While irrigation is a problem, he manages with whatever little water is left in the nearby ‘kanmai’
A farmer in a remote village in Tirupulani block has surprised one and all by cultivating the alien basmati in this drought-prone district.
While the variety may not be a match for those cultivated in Punjab, Haryana and Jammu and Kashmir, it still commands a good market price as it is grown organically.
Farmers at a monthly grievance day meeting at the Collectorate recently were astonished when S. Ameer Muthar from Kovilansathan village in Mallal panchayat shared his success story of cultivating ‘basmati’ for two years in a row.
The group was only more surprised when he said he had sold the rice at Rs. 80 per kg in organic shops last year and such was the demand from organic food lovers that he was not able to meet it.
“The rice could be of second-grade quality or even less, but more than a dozen organic shops in Chennai evinced interest in buying the rice as this is probably the only basmati rice grown organically,” says Muthar.

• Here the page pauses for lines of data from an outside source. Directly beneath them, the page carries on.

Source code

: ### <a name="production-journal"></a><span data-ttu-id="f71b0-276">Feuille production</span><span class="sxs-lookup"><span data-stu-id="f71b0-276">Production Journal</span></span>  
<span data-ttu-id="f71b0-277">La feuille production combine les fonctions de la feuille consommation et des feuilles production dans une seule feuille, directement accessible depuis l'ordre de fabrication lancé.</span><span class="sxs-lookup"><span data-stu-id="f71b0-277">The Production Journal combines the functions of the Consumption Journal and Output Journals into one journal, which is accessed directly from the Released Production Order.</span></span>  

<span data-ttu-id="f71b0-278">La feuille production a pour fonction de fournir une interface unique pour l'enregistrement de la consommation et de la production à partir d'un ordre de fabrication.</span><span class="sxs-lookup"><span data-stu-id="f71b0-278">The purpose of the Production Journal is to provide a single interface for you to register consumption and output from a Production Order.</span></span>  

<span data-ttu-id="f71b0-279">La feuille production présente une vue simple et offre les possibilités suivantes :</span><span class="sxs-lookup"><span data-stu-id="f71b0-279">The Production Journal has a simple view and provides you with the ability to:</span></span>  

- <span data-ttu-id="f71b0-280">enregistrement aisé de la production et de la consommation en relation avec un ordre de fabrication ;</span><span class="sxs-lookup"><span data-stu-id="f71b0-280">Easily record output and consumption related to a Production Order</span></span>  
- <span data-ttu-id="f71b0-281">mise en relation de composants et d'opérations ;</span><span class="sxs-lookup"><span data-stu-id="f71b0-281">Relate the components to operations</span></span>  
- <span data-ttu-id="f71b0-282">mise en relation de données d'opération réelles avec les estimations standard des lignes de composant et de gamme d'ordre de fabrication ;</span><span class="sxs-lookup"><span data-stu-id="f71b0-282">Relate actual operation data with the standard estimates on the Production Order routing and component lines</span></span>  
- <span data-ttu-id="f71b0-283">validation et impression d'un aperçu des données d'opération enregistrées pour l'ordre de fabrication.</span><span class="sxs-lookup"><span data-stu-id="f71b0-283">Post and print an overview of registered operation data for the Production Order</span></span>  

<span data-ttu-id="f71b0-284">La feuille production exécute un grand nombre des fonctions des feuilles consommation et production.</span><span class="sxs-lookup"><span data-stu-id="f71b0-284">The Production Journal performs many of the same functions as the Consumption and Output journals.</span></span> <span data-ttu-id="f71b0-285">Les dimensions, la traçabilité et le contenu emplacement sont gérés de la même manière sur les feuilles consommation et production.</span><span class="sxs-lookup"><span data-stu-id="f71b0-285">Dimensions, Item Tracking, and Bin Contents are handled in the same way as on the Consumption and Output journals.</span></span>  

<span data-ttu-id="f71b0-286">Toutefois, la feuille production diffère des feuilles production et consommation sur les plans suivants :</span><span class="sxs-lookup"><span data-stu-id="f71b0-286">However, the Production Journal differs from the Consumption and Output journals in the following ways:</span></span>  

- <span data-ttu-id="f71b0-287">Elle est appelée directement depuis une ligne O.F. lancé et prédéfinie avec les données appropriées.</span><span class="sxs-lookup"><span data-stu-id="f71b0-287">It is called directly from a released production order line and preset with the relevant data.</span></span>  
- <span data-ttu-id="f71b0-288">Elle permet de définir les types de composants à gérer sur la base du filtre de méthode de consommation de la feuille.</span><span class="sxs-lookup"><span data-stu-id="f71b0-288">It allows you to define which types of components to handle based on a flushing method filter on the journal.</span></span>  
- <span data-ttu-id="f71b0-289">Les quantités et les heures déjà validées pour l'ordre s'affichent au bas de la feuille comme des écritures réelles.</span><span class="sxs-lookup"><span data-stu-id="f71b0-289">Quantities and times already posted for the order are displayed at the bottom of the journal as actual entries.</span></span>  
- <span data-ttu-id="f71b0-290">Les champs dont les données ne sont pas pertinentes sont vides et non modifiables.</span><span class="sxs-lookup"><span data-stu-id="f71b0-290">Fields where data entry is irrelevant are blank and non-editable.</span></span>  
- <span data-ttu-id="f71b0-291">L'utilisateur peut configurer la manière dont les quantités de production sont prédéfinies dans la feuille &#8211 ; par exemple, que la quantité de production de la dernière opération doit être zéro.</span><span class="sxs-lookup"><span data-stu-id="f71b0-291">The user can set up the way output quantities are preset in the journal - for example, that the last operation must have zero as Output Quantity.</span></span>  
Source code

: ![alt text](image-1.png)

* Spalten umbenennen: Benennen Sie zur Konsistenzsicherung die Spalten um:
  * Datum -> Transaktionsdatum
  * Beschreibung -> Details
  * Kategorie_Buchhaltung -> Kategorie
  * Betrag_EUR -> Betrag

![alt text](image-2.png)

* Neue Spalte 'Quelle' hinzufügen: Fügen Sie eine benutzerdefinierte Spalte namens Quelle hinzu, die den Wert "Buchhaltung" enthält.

This tenth-generation farmer owns about seven acres of land and began cultivating the variety in 2011, when his uncle introduced the seeds to him. “I was sceptical but tried them out in an eight cents-plot,” he said. Following the System of Rice Intensification (SRI) method, he then cultivated the variety on one acre last year and reaped a bumper harvest of 38 bags of 50 kg each, he said.
He applies only organic fertilisers such as green manure, compost manure, neem cake and ‘panja kaviyam’ (bio-pesticide mixture of ginger, garlic and green chillies), spending about Rs. 20,000 per acre, he says.
While irrigation is a problem, he manages with whatever little water is left in the nearby ‘kanmai’ (water body). The crop, now cultivated in one-and-a-half acres, is due for harvest in another couple of days and already, 20 to 30 farmers in Paramakudi, Parthibanur and Sathirakudi have booked in advance for the seeds, he says with a sense of triumph.